Seus textos demarcam um terreno importante na teoria brasileira da arquitetura, pois, num misto de hermenêutica e história, são realização consistente de crítica de arquitetura. Vale integralmente ali - e ainda hoje - o que os românticos, no distante mundo oitocentista europeu, afirmavam: toda crítica inclui o conhecimento de seu objeto e exige uma caracterização da teoria do conhecimento do objeto que está em sua base. No esforço do conceito a construir-se nos textos, o professor Elvan colocava a arquitetura como medium de reflexão, não apenas das atividades envolvidas na geração do ambiente construído, mas, sobretudo, dos novos temas que se propagaram à cultura arquitetônica com o desenvolvimento do capitalismo e que estão, paradoxalmente, “aquém e além da arquitetura”.
No núcleo de matéria, idéia e forma há uma definição de arquitetura que exatamente demonstra sua preocupação em remeter estudantes, arquitetos e professores ao mundo da práxis: “arquitetura é a manifestação cultural materializada na modificação intencional do ambiente, para adequá-lo ao uso humano, através da produção de formas concretas habitáveis imóveis. A concretitude das formas arquitetônicas é tão óbvia que não deveria suscitar discussão. No entanto, alguns raciocínios negligenciam este aspecto, e outros sobre ele tergiversam, ignorando a especificidade existencial dessas formas.” (...) Afirmamos e reafirmamos que a primeira evidência ontológica deste fenômeno é sua condição de produto da cultura, (...) no âmbito da ação coletiva.”
Das Ciências Sociais ele trouxe à sua teoria os elementos de uma hermenêutica: “a arquitetura desempenha um papel hermenêutico, na medida em que age como interpretação de contextos históricos e sócio-culturais.” Elvan Silva entendia - em concepções herdadas de Gadamer e Boudon, mas também de Giulio Carlo Argan - que o projeto de arquitetura, de muitos modos, age como interpretação de mundo, e o que o arquiteto realiza é um “ato de descrição da sociedade” – o que ele comparava à atitude do historiador, no que tange a escolha de um objeto e ao tratamento a ele dado.
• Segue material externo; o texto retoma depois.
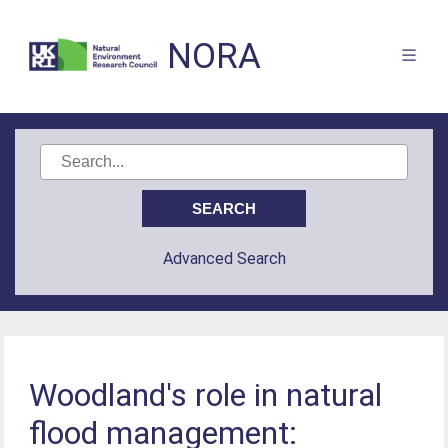
NORA
Advanced Search
Woodland's role in natural
flood management: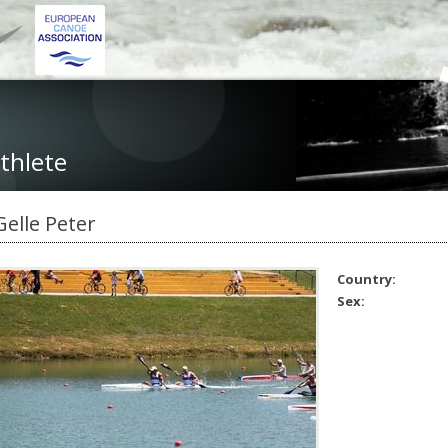
thlete
Gelle Peter
Country:
Sex: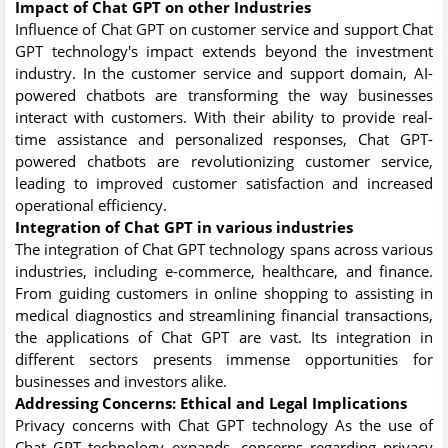
Impact of Chat GPT on other Industries
Influence of Chat GPT on customer service and support Chat
GPT technology's impact extends beyond the investment
industry. In the customer service and support domain, AI-
powered chatbots are transforming the way businesses
interact with customers. With their ability to provide real-
time assistance and personalized responses, Chat GPT-
powered chatbots are revolutionizing customer service,
leading to improved customer satisfaction and increased
operational efficiency.
Integration of Chat GPT in various industries
The integration of Chat GPT technology spans across various
industries, including e-commerce, healthcare, and finance.
From guiding customers in online shopping to assisting in
medical diagnostics and streamlining financial transactions,
the applications of Chat GPT are vast. Its integration in
different sectors presents immense opportunities for
businesses and investors alike.
Addressing Concerns: Ethical and Legal Implications
Privacy concerns with Chat GPT technology As the use of
Chat GPT technology expands, concerns regarding privacy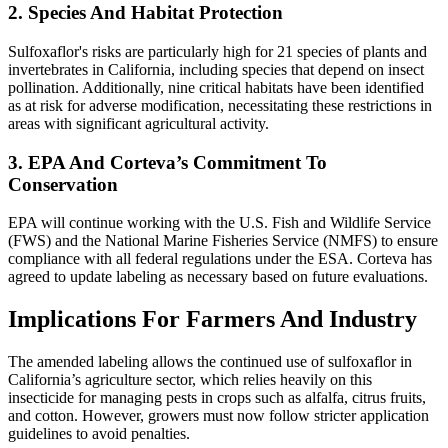
2. Species And Habitat Protection
Sulfoxaflor's risks are particularly high for 21 species of plants and
invertebrates in California, including species that depend on insect
pollination. Additionally, nine critical habitats have been identified
as at risk for adverse modification, necessitating these restrictions in
areas with significant agricultural activity.
3. EPA And Corteva’s Commitment To
Conservation
EPA will continue working with the U.S. Fish and Wildlife Service
(FWS) and the National Marine Fisheries Service (NMFS) to ensure
compliance with all federal regulations under the ESA. Corteva has
agreed to update labeling as necessary based on future evaluations.
Implications For Farmers And Industry
The amended labeling allows the continued use of sulfoxaflor in
California’s agriculture sector, which relies heavily on this
insecticide for managing pests in crops such as alfalfa, citrus fruits,
and cotton. However, growers must now follow stricter application
guidelines to avoid penalties.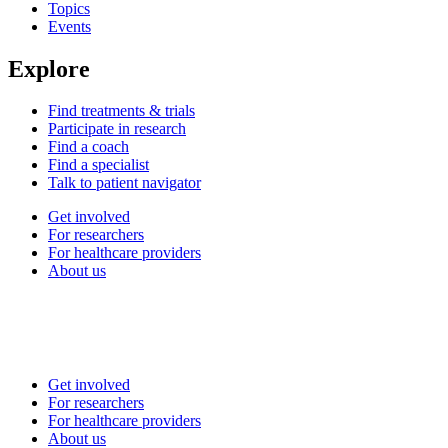
Topics
Events
Explore
Find treatments & trials
Participate in research
Find a coach
Find a specialist
Talk to patient navigator
Get involved
For researchers
For healthcare providers
About us
Get involved
For researchers
For healthcare providers
About us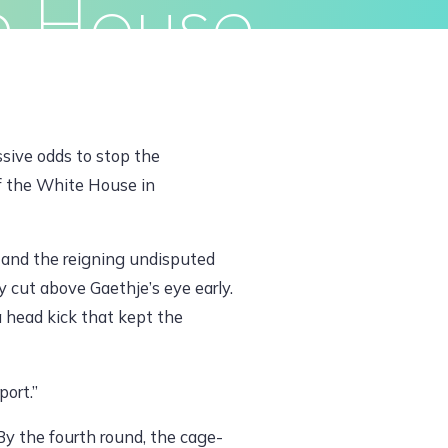
e House
ivacy Policy
Terms & Conditions
ssive odds to stop the
f the White House in
e and the reigning undisputed
cut above Gaethje’s eye early.
 head kick that kept the
port.”
By the fourth round, the cage-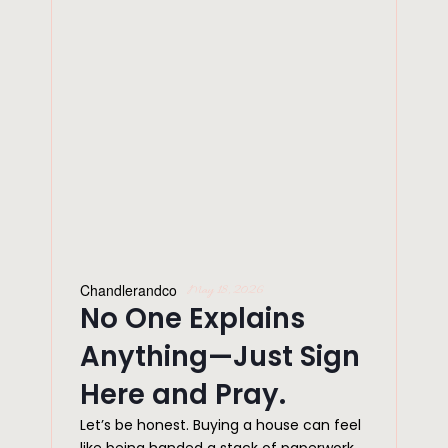
Chandlerandco
May 18, 2026
No One Explains
Anything—Just Sign
Here and Pray.
Let’s be honest. Buying a house can feel
like being handed a stack of paperwork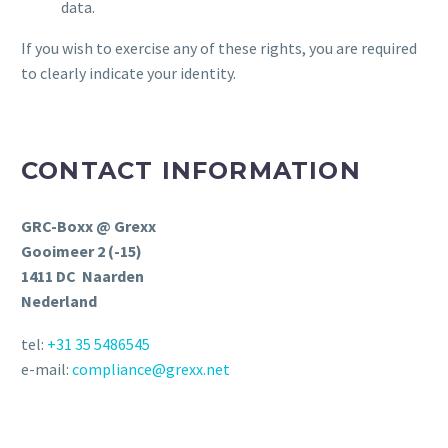
data.
If you wish to exercise any of these rights, you are required
to clearly indicate your identity.
CONTACT INFORMATION
GRC-Boxx @ Grexx
Gooimeer 2 (-15)
1411 DC Naarden
Nederland
tel:
+31 35 5486545
e-mail:
compliance@grexx.net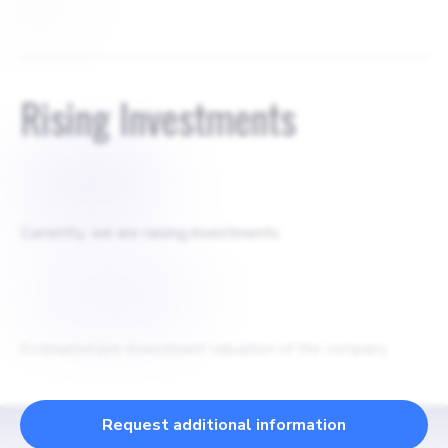
None
Rising Investments
$
750000
Currently, we are raising investments
$
10000000
Estimated pre-investment valuation of the company
Request additional information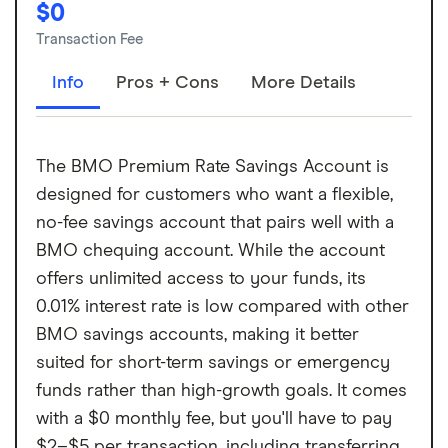
$0
Transaction Fee
Info
Pros + Cons
More Details
The BMO Premium Rate Savings Account is
designed for customers who want a flexible,
no-fee savings account that pairs well with a
BMO chequing account. While the account
offers unlimited access to your funds, its
0.01% interest rate is low compared with other
BMO savings accounts, making it better
suited for short-term savings or emergency
funds rather than high-growth goals. It comes
with a $0 monthly fee, but you'll have to pay
$2–$5 per transaction, including transferring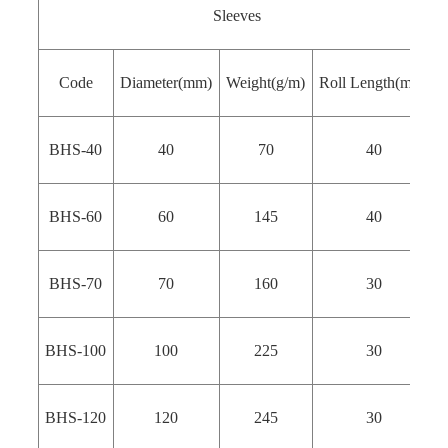
Sleeves
Code
Diameter(mm)
Weight(g/m)
Roll Length(m）
BHS-40
40
70
40
BHS-60
60
145
40
BHS-70
70
160
30
BHS-100
100
225
30
BHS-120
120
245
30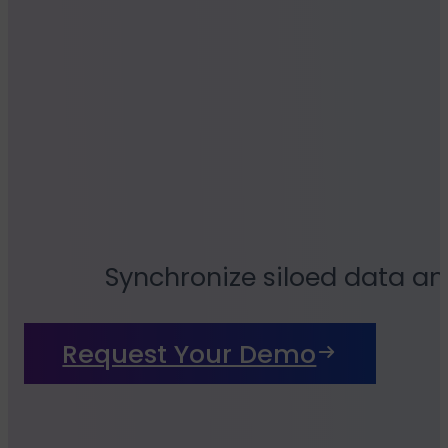
Synchronize siloed data an
Request Your Demo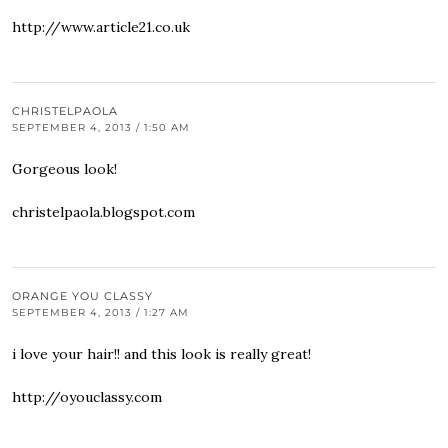
http://www.article21.co.uk
CHRISTELPAOLA
SEPTEMBER 4, 2013 / 1:50 AM
Gorgeous look!
christelpaola.blogspot.com
ORANGE YOU CLASSY
SEPTEMBER 4, 2013 / 1:27 AM
i love your hair!! and this look is really great!
http://oyouclassy.com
Entretanto, o que se pode verificar terminadas as leituras de dois de seus últimos ensaios, é que a cada dia se aproximava mais da formulação definitiva em matéria que o preocupava desde o início de sua carreira docente: dar ao texto da crítica o estofo de uma teoria do conhecimento arquitetônico. Talvez por isso tenha me lembrado tanto do termo dos românticos de Jena: para eles, toda crítica era um modo transformador de refletir sobre uma forma, e a teoria do conhecimento de um objeto é sempre determinada pelo esforço de descobrir o significado do conceito de reflexão para o próprio objeto.
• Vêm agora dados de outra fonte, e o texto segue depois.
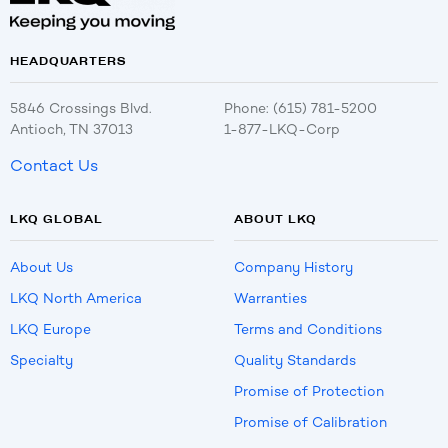
HEADQUARTERS
5846 Crossings Blvd.
Phone: (615) 781-5200
Antioch, TN 37013
1-877-LKQ-Corp
Contact Us
LKQ GLOBAL
ABOUT LKQ
About Us
Company History
LKQ North America
Warranties
LKQ Europe
Terms and Conditions
Specialty
Quality Standards
Promise of Protection
Promise of Calibration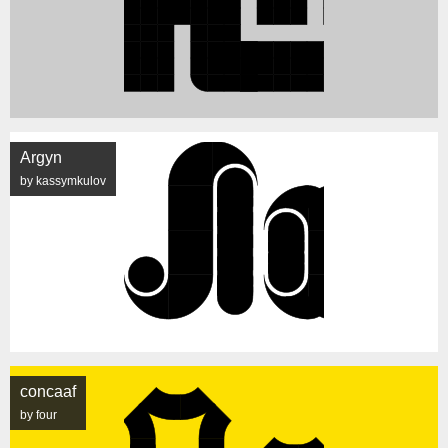
Argyn
by kassymkulov
concaaf
by four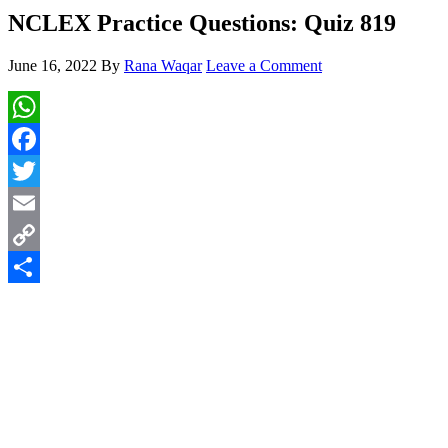
NCLEX Practice Questions: Quiz 819
June 16, 2022
By
Rana Waqar
Leave a Comment
WhatsApp
Facebook
Twitter
Email
Copy
Link
Share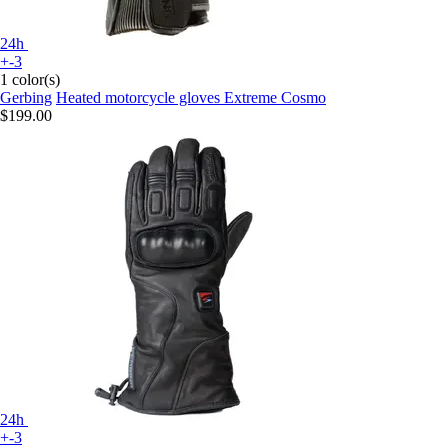
24h
+-3
1 color(s)
Gerbing
Heated motorcycle gloves Extreme Cosmo
$199.00
24h
+-3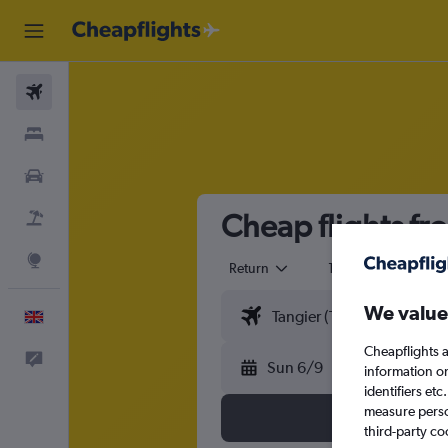
Flights
Stays
Cars
Cheap flights fr
Flight+Hotel
Explore
Return
1 adult
Eco
We value
English
Cheapflights a
Feedback
Sun 6/9
information o
identifiers et
measure person
third-party co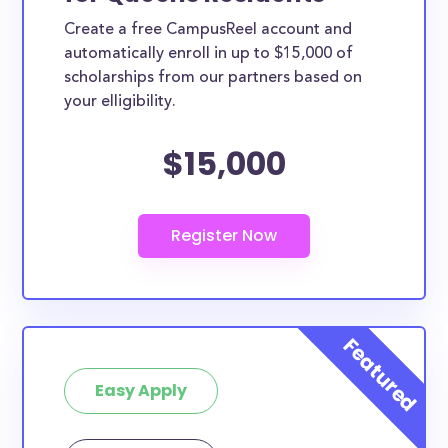
Create a free CampusReel account and
automatically enroll in up to $15,000 of
scholarships from our partners based on
your elligibility.
$15,000
Easy Apply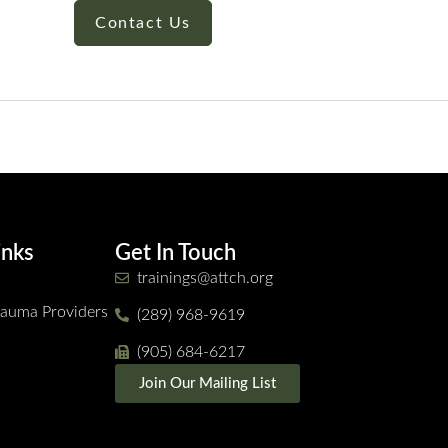
Contact Us
inks
Get In Touch
trainings@attch.org
Trauma Providers
(289) 968-9619
(905) 684-6217
Join Our Mailing List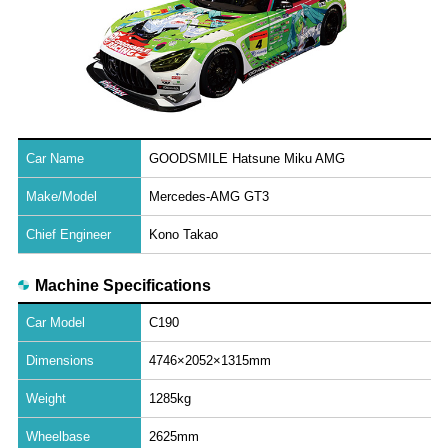
Car Name
GOODSMILE Hatsune Miku AMG
Make/Model
Mercedes-AMG GT3
Chief Engineer
Kono Takao
Machine Specifications
Car Model
C190
Dimensions
4746×2052×1315mm
Weight
1285kg
Wheelbase
2625mm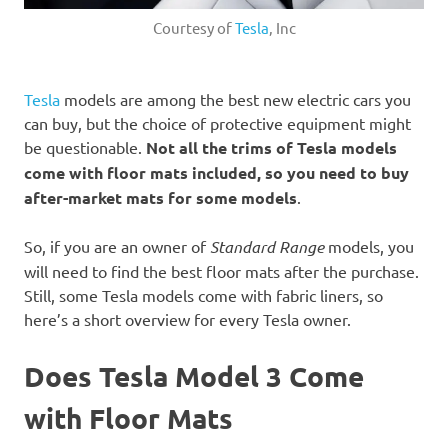
Courtesy of
Tesla
, Inc
Tesla
models are among the best new electric cars you
can buy, but the choice of protective equipment might
be questionable.
Not all the trims of Tesla models
come with floor mats included, so you need to buy
after-market mats for some models
.
So, if you are an owner of
Standard Range
models, you
will need to find the best floor mats after the purchase.
Still, some Tesla models come with fabric liners, so
here’s a short overview for every Tesla owner.
Does Tesla Model 3 Come
with Floor Mats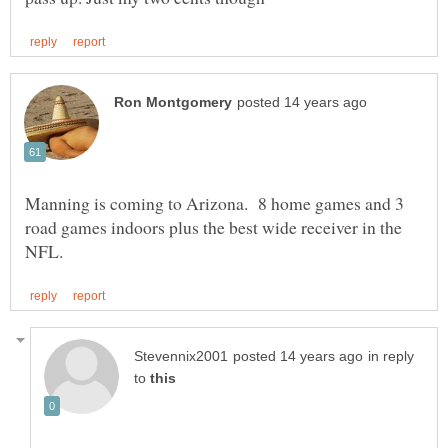
Manning is coming to Arizona. 8 home games and 3
road games indoors plus the best wide receiver in the
in reply
to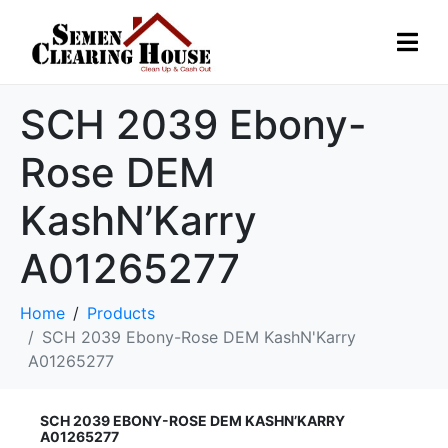
SCH 2039 Ebony-
Rose DEM
KashN’Karry
A01265277
Home
Products
SCH 2039 Ebony-Rose DEM KashN'Karry
A01265277
SCH 2039 EBONY-ROSE DEM KASHN’KARRY
A01265277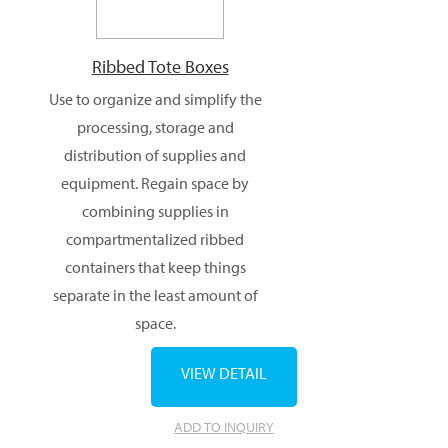
Ribbed Tote Boxes
Use to organize and simplify the
processing, storage and
distribution of supplies and
equipment. Regain space by
combining supplies in
compartmentalized ribbed
containers that keep things
separate in the least amount of
space.
VIEW DETAIL
ADD TO INQUIRY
Intelectual e mestre de enorme valor, cuja produção nunca cessou até o fim de sua vida, em tarefas de orientação de alunos, ou em suas aulas e palestras, o professor Elvan fará imensa falta às gerações de arquitetos que com ele conviveram. Para as gerações que virão, espero que saibam desfrutar dos seus ensinamentos, contidos em valiosos textos, por eles aguardando nas bibliotecas de nossas escolas.